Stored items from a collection
□ □ □ □ □

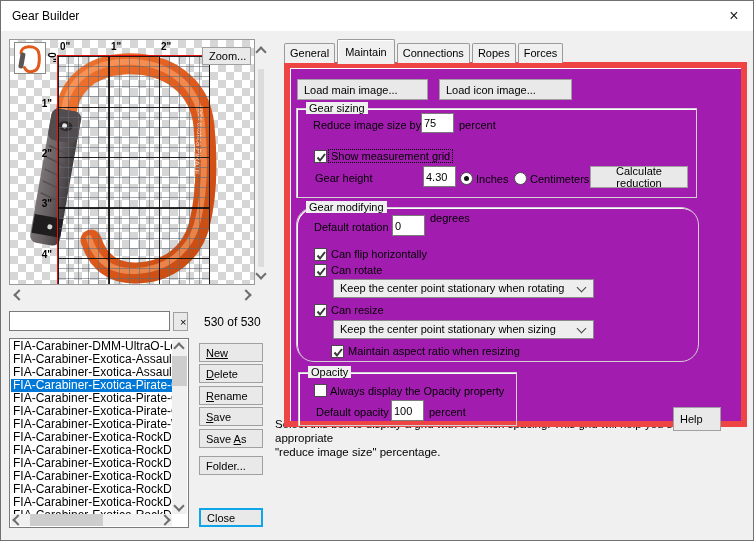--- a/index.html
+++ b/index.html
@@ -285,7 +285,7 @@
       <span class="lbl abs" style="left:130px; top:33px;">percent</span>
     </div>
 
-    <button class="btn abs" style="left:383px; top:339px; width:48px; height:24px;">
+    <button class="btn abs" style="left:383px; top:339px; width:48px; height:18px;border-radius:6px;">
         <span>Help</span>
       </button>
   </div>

□ □ □ □ □

Answer with one number, namely the count of lines in the entries that include the word "span".

OUTPUT FOR THIS TASK: 2